Édition du génome : les découvreuses de CRISPR/Cas9 mettent en garde contre les dérives
Avancer "pas à pas" : découvreuses de la technologie d'édition du génome "CRISPR/Cas9", les chercheuses Emmanuelle Charpentier et Jennifer Doudna insistent désormais sur les risques de dérives. Emmanuelle Charpentier était l’invitée du Magazine de la Santé ce 24 mars, jour où elle recevra également, avec sa consœur, le Prix "L'Oréal-Unesco pour les femmes et la science".
La microbiologiste française Emmanuelle Charpentier, installée à Berlin, et la biochimiste américaine Jennifer Doudna ont inventé en 2011 une technique permettant d'éliminer et d'ajouter des fractions de matériel génétique avec une extrême précision (un peu comme un logiciel de traitement de texte permet d'éditer ou de corriger la typographie d'un document). Leur découverte, baptisée CRISPR-Cas9, a engagé une véritable révolution dans le monde de la génétique.
Simples d'usage, efficaces et peu coûteux, ces "ciseaux génétiques" soulèvent beaucoup d'espoir notamment pour le traitement de certaines maladies. Mais aussi des interrogations.
"Comme pour toute technologie, il peut y avoir un voyou" qui cherche à s'en servir, convient Mme Doudna, professeur à l'Université de Californie à Berkeley, dans un échange avec l’AFP.
"Mais il y a également un risque de surexcitation autour de cet outil, qui pourrait conduire des gens, même bien attentionnés, à pratiquer des expériences susceptibles d'avoir des effets inattendus", avertit-elle. "J'espère que la communauté scientifique va accepter de procéder suffisamment lentement pour éviter de mauvaises choses."
L'annonce faite il y a un an que cet outil avait été utilisé par une équipe chinoise sur des cellules d'embryons humains a suscité l'inquiétude de certains experts.
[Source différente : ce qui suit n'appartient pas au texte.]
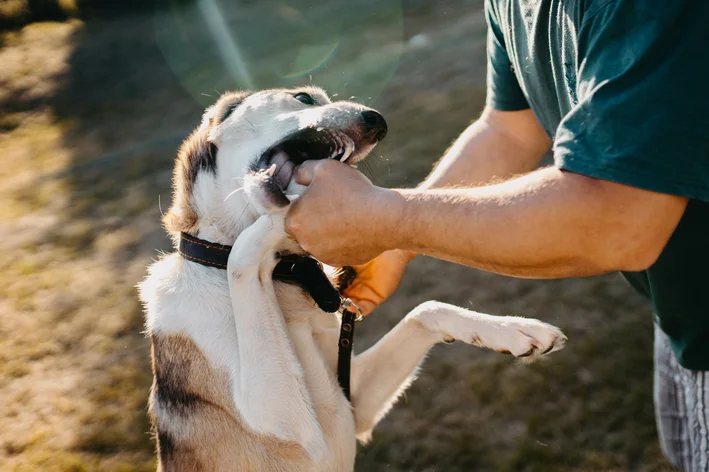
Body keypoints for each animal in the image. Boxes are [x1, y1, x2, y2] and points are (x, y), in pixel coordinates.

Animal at [140, 86, 564, 470]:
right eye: (303, 97)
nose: (376, 121)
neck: (282, 277)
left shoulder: (351, 401)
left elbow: (426, 310)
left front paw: (515, 331)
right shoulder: (283, 421)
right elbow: (242, 260)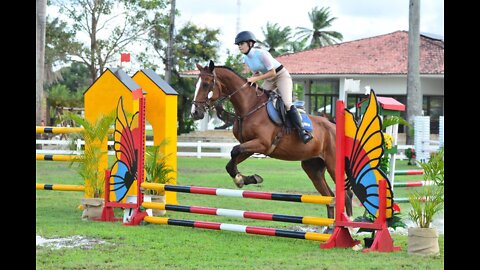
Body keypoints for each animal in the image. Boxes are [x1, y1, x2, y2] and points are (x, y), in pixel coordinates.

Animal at [190, 60, 352, 221]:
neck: (250, 107)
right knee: (329, 197)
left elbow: (234, 151)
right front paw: (246, 179)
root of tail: (334, 126)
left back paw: (349, 224)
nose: (195, 113)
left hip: (333, 165)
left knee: (346, 194)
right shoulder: (250, 146)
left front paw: (243, 179)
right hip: (313, 168)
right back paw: (328, 226)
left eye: (206, 84)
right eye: (196, 84)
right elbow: (231, 162)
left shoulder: (262, 144)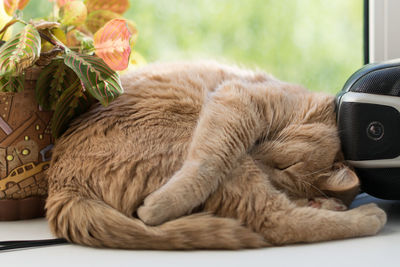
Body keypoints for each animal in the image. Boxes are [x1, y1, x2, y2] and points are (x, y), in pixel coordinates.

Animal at [45, 60, 386, 249]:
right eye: (284, 164)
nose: (261, 164)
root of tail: (62, 187)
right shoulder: (237, 98)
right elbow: (206, 165)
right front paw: (159, 206)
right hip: (228, 162)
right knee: (275, 220)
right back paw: (368, 215)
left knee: (277, 220)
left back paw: (356, 214)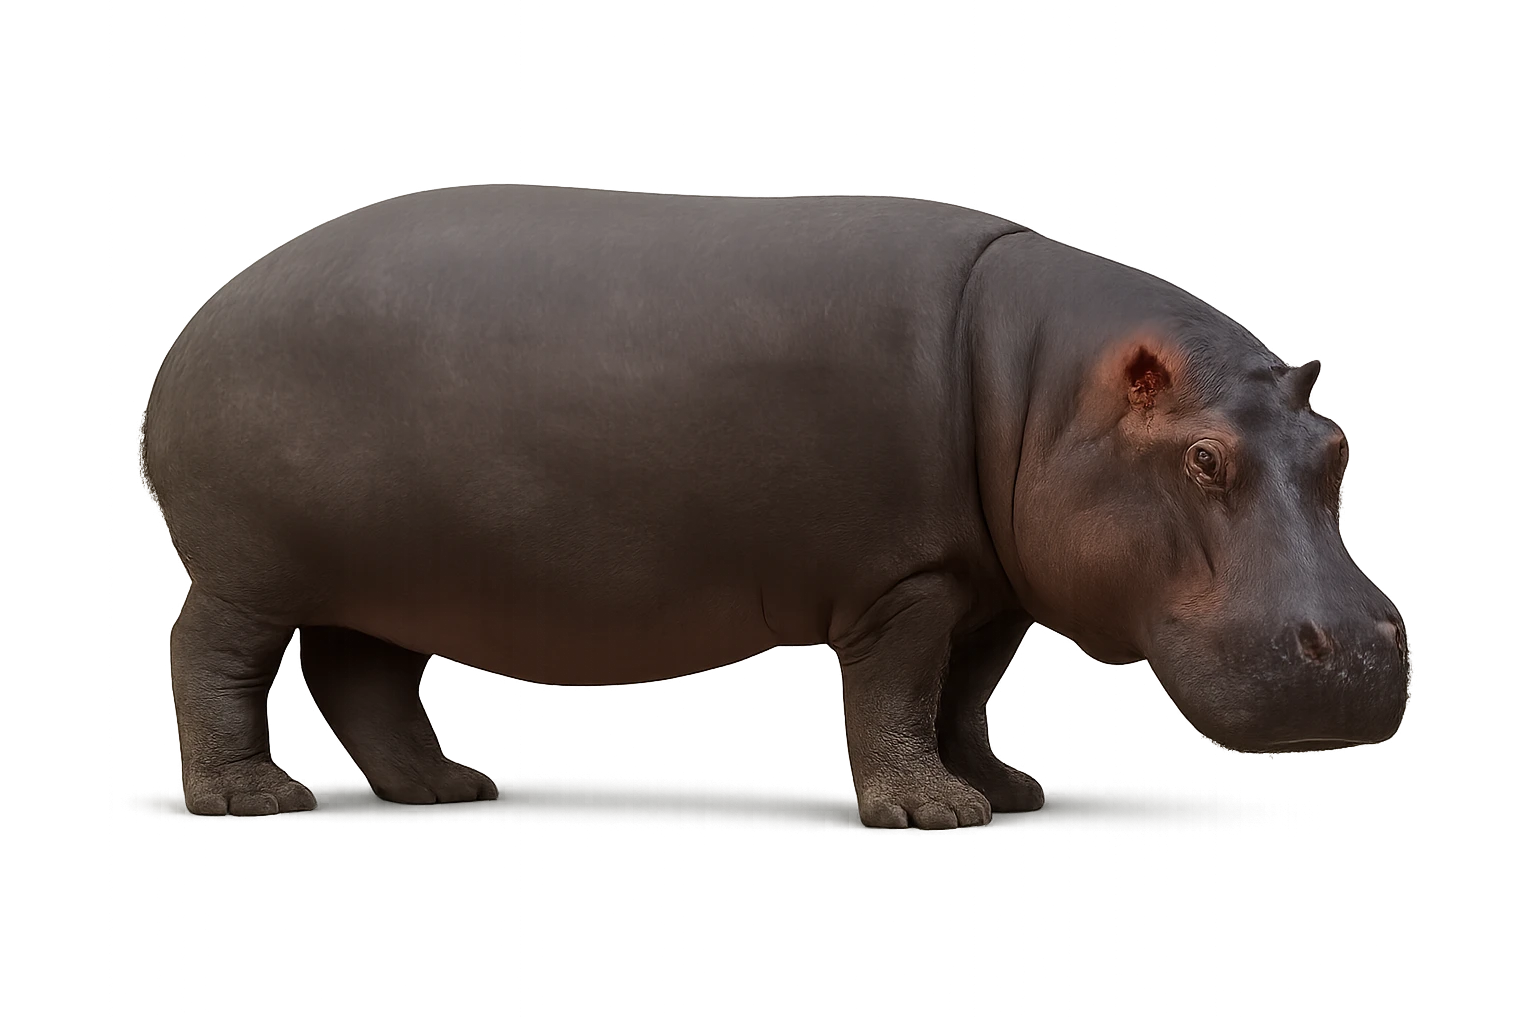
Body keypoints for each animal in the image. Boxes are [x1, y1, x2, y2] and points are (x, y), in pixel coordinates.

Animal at [138, 183, 1411, 828]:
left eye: (1339, 446)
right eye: (1200, 458)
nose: (1353, 649)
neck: (1046, 384)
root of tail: (204, 311)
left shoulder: (986, 583)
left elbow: (965, 693)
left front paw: (1007, 794)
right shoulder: (902, 579)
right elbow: (897, 692)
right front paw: (931, 813)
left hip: (387, 577)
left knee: (361, 674)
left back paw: (447, 787)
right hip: (249, 571)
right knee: (211, 653)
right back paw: (252, 798)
Début février 2016, le Royaume-Uni a lui aussi autorisé le recours à CRISPR-Cas9 sur des embryons humains pour des recherches autour de la prévention des fausses couches.
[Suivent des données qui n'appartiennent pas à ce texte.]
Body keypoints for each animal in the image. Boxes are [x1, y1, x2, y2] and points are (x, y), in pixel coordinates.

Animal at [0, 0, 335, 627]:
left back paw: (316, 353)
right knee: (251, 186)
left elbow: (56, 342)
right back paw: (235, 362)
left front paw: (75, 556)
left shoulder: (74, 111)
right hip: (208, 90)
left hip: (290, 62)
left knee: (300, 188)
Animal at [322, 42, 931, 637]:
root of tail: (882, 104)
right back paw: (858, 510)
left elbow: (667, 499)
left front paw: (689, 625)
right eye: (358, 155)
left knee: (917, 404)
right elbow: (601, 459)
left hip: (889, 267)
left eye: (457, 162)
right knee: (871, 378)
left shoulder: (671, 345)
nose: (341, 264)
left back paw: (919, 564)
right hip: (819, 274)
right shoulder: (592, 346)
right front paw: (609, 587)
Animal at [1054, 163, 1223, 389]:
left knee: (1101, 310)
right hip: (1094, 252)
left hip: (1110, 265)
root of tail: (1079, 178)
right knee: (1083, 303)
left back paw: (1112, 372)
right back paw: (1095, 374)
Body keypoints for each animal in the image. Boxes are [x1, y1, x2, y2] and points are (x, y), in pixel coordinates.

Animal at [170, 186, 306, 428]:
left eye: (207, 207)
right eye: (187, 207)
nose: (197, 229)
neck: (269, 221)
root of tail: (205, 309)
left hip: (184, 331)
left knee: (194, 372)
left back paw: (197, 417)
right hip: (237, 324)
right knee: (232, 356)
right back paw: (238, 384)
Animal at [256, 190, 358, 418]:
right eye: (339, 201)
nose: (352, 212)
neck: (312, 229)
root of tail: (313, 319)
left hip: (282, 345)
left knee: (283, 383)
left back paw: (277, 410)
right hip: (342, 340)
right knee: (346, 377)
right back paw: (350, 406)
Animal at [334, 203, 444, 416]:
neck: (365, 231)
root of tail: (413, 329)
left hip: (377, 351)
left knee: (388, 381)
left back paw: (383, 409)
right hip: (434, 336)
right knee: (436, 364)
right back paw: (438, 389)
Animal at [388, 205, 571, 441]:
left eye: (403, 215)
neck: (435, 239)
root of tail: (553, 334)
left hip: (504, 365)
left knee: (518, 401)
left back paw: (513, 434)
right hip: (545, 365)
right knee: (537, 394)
La crainte de dérives eugénistes
"En tant que scientifique, je pense que c'est probablement une bonne chose […] car c'est à des fins de recherche", déclare Mme Doudna. "Mais je ne soutiens absolument pas l'usage clinique qui pourrait être fait de cet outil sur l'embryon humain, par exemple pour créer une personne".
Fabriquer des bébés sur mesure, en sélectionnant leurs caractères physiques ou intellectuels, ne serait "certainement pas une bonne chose". "Mais je pense que la tentation va croître à mesure que les techniques s'amélioreront", reconnaît-elle.
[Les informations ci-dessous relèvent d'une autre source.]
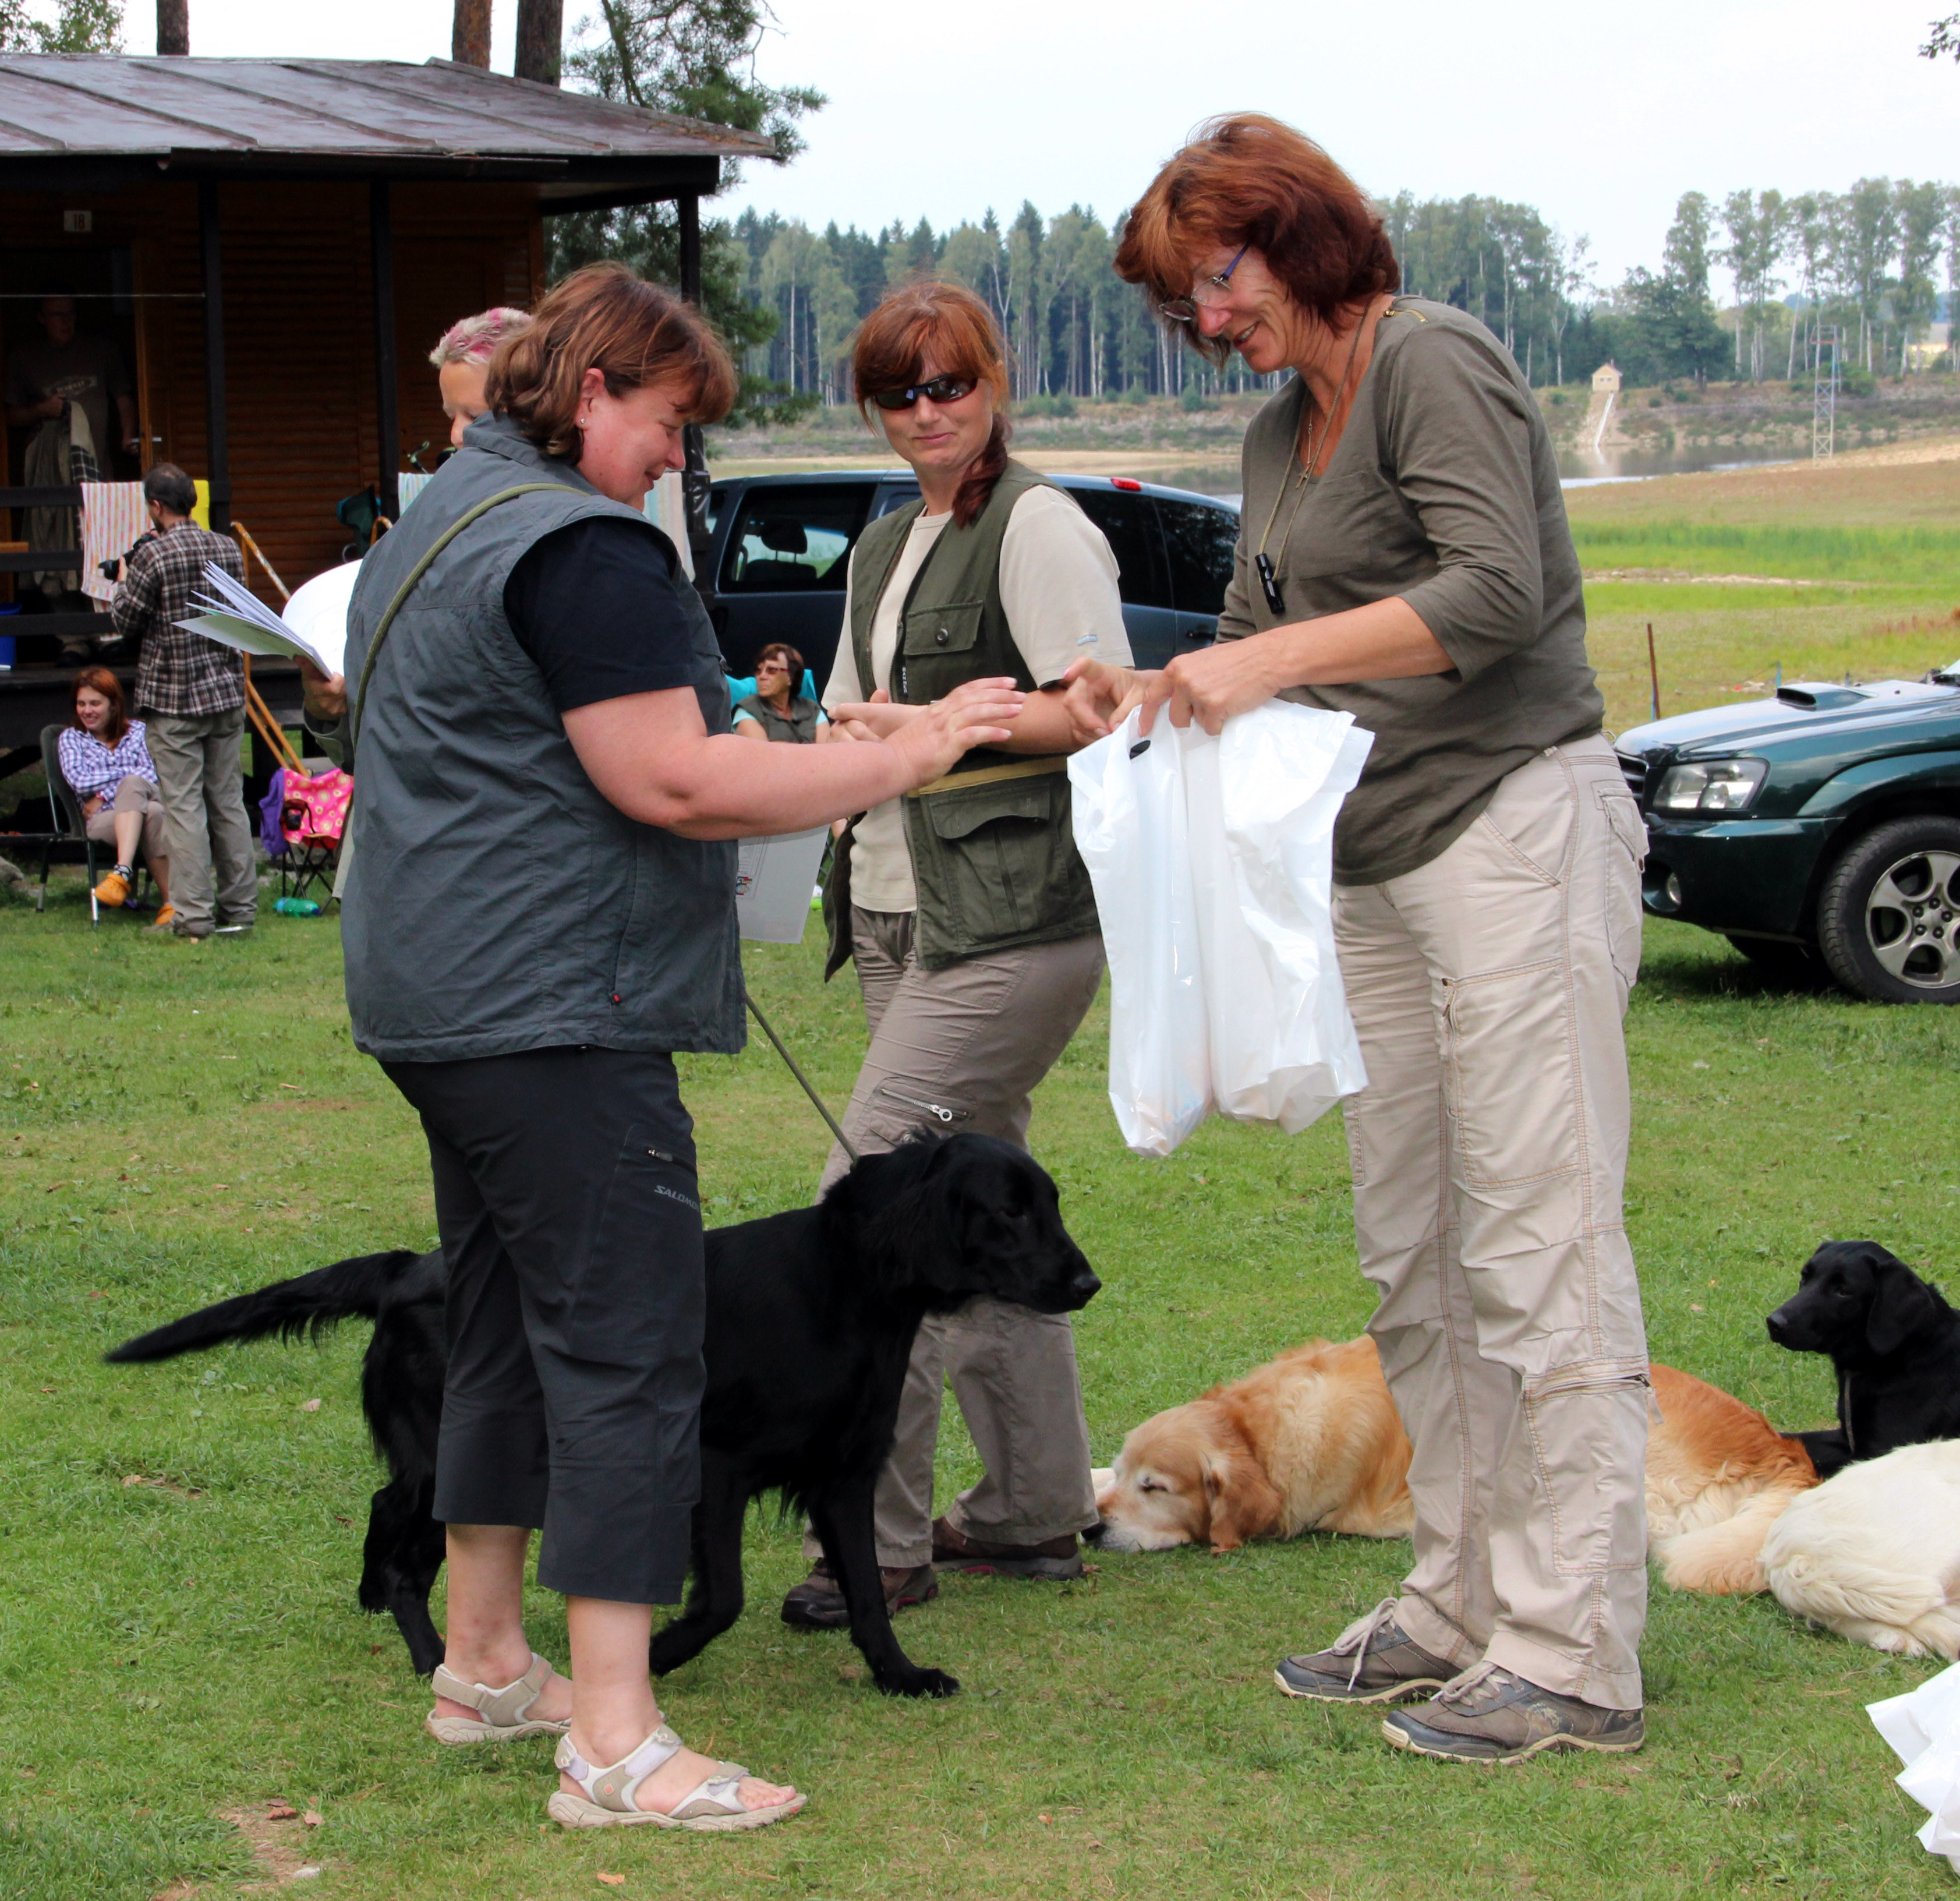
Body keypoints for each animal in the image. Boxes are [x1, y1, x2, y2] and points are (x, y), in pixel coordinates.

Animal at [111, 1136, 1105, 1693]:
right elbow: (723, 1599)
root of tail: (406, 1268)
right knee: (403, 1541)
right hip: (452, 1451)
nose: (1088, 1281)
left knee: (382, 1509)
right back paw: (430, 1654)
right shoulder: (713, 1466)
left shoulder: (843, 1474)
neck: (847, 1289)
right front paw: (655, 1660)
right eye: (1007, 1212)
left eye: (1051, 1203)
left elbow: (866, 1592)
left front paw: (898, 1677)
"Avant que l'on puisse utiliser un jour CRISPR-Cas9 pour fabriquer des bébés à la carte, il y a encore pas mal de travail à faire", relève pour sa part Emmanuelle Charpentier, interrogée séparément par l'AFP.
Plus globalement, la française se déclare "réservée" concernant la manipulation des embryons et des cellules germinales (reproductrices) humaines. "J'ai besoin d'en voir plus [pour être] convaincue de l'utilité de ce genre de recherche", explique-t-elle.
D'une manière générale, elle souligne que l'outil CRISPR-Cas9 est "très puissant" mais qu'il doit encore être "testé" en laboratoire pour ses diverses applications.
"Mon sentiment est que tout va très vite. Je pense qu'il faut procéder pas à pas", déclare la biologiste. Les pays doivent, selon elle, adapter et préciser leurs réglementations par rapport à ce nouvel outil.
En octobre 2015, le Comité international de bioéthique de l'Unesco a appelé à un moratoire sur les techniques d'édition de l'ADN des cellules reproductrices humaines afin d'éviter une modification "contraire à l'éthique" des caractères héréditaires des individus – alertant contre les tentations eugénistes.
Un sommet international sur l'édition du génome humain qui s'est tenu en décembre 2015 à Washington a conclu que la recherche fondamentale et pré-clinique devrait se poursuivre activement dans ce domaine vu son potentiel médical mais être supervisée sur le plan légal et éthique.
Si des cellules embryonnaires ou reproductrices humaines avaient leur ADN modifié, "elles ne pourraient en aucun cas être utilisées pour une grossesse", comme l'interdisent de nombreux pays, selon l'Académie américaine des sciences, organisatrice de cette réunion.